Two of the most battle-hardened members of the Australian pack, Petero Civoniceva and Paul Gallen, this week called the two of them the best in the game.

Like the glowing reviews outside the cinema, however, that counts for little if the reality does not measure up, and Burgess admits that neither the team's performance nor his own was big box-office in their opening Four Nations match against New Zealand, which England lost 24-10.

"I was just very disappointed, that's the only way I can put it," he says. "We've got a good enough team to have done better – we showed that in the second half – but we really didn't do enough in the first."

Burgess is self-critical enough to put part of the blame for the performance on himself. "It wasn't my best, but I don't think that was down to me being under pressure. I've had quite a lot of pressure on me since I came out here and I think it's brought the best out of me. The one thing we know is that we've all got to improve as individuals this week."

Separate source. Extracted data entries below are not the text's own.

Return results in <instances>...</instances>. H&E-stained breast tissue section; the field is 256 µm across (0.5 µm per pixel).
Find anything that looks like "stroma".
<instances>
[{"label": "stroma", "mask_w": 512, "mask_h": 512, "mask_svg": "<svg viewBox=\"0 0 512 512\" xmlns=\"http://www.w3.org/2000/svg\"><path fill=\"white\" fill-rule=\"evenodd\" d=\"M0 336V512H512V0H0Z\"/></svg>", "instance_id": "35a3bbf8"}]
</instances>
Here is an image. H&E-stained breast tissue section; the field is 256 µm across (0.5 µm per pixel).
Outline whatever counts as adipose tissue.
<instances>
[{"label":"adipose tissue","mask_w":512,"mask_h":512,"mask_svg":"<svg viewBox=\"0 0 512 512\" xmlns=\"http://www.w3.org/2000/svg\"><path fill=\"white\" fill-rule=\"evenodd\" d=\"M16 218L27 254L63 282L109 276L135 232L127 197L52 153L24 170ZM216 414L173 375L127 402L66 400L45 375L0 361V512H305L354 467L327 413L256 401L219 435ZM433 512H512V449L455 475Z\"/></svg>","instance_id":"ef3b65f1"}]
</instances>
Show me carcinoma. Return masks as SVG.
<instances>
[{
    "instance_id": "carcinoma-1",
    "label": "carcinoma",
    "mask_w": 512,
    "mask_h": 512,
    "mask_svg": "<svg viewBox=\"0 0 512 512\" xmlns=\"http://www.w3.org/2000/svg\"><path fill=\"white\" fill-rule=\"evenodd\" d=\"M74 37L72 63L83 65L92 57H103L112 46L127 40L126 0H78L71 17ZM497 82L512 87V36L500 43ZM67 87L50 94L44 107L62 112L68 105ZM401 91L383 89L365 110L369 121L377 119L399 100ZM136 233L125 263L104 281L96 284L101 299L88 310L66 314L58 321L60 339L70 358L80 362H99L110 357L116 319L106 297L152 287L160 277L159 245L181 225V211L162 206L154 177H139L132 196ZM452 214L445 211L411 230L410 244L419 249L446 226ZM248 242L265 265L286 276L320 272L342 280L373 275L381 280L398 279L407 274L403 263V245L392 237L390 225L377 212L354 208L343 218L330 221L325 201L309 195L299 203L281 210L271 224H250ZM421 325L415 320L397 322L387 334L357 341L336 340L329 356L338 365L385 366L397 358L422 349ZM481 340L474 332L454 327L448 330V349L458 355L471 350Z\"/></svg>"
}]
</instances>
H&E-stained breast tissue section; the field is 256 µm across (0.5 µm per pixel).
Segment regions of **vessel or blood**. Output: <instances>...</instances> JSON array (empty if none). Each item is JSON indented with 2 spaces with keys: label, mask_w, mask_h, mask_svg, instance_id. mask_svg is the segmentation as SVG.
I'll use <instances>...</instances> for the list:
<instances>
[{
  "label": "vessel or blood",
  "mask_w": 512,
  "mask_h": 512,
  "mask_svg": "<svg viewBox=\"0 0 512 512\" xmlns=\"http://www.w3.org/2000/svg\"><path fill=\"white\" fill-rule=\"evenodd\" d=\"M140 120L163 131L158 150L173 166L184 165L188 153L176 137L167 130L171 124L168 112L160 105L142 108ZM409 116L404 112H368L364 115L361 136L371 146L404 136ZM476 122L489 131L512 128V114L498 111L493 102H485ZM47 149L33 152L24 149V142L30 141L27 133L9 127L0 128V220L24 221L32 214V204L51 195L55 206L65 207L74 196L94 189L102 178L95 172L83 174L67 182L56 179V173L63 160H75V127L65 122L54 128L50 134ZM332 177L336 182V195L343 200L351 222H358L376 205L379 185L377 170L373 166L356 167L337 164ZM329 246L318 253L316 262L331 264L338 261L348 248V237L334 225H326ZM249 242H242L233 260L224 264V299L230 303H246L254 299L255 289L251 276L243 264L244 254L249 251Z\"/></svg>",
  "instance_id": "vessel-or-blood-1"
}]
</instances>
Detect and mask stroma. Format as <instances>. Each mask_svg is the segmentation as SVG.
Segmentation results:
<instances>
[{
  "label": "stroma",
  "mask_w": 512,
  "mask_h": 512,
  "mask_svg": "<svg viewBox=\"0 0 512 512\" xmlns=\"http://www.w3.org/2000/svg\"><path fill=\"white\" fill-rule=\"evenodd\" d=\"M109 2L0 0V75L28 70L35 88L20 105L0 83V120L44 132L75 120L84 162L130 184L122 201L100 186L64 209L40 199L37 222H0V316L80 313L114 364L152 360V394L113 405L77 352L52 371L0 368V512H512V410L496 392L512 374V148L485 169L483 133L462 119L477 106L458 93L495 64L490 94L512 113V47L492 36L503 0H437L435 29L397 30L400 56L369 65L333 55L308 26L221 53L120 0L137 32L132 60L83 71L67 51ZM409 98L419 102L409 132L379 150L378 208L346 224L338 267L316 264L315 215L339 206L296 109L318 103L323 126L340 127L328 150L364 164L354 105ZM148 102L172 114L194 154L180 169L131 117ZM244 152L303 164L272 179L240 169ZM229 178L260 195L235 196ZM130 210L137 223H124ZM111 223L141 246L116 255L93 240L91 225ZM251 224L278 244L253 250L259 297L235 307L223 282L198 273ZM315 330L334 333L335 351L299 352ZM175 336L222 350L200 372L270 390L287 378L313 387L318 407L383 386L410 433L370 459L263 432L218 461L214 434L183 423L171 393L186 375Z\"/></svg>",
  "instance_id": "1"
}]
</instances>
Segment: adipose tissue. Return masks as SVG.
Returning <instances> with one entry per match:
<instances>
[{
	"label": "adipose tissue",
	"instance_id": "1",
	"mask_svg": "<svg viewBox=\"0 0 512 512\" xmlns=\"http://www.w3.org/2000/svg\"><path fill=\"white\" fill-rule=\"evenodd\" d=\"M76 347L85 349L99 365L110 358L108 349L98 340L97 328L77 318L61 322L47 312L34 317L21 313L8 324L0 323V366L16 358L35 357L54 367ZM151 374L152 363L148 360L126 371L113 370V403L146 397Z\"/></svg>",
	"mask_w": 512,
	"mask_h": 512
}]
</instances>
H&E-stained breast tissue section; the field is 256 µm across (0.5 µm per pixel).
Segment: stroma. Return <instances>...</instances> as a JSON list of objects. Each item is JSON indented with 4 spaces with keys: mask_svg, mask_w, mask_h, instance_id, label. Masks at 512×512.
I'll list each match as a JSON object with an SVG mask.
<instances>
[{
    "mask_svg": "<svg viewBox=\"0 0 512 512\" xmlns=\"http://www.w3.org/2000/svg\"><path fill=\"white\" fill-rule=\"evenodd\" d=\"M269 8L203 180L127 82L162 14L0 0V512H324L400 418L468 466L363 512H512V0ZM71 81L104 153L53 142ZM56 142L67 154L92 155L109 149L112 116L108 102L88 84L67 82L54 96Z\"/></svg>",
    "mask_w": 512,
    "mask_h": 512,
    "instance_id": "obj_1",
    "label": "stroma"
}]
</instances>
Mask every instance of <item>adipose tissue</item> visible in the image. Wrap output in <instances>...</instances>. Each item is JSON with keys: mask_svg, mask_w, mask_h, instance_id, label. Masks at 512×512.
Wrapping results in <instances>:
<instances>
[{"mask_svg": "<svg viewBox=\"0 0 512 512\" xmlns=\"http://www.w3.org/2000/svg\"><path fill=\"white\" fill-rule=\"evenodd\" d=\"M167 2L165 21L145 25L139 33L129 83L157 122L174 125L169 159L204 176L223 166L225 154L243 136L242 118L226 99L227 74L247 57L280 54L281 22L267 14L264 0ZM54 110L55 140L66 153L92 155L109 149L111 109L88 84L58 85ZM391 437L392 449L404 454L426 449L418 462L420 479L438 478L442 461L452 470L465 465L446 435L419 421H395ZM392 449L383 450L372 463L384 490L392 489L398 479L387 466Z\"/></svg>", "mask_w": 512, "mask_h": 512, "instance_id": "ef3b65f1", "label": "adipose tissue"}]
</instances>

Musing to himself, Burgess thinks he might have worried too much about the overall performance to the detriment of his own game last Saturday. Although he was seriously considered as the successor to the injured Adrian Morley as England captain on this tour, it is worth remembering that he is still only 21.

For his collision on Sunday with the players against whom he has proved himself on a weekly basis, Steve McNamara has switched him to prop. Burgess is one of those rare forwards who is big enough and athletic enough to play everywhere from open-side prop to loose forward, but maybe moving back to the front row will get him back to the basics of doing what come naturally.

"It's been a different life over here," he says. "It's like a full-time job, but it's a pleasure to train and prepare for games. I miss my family and my dogs, but my mum and brother are out here for the matches. Players sometimes ask for my advice about playing out here and I tell them, if they've got the confidence in themselves, just to have a go."

Australia, you sense, is going to be the making of Sam Burgess, but it is the country of his birth that needs him to show his quality in Melbourne on Sunday.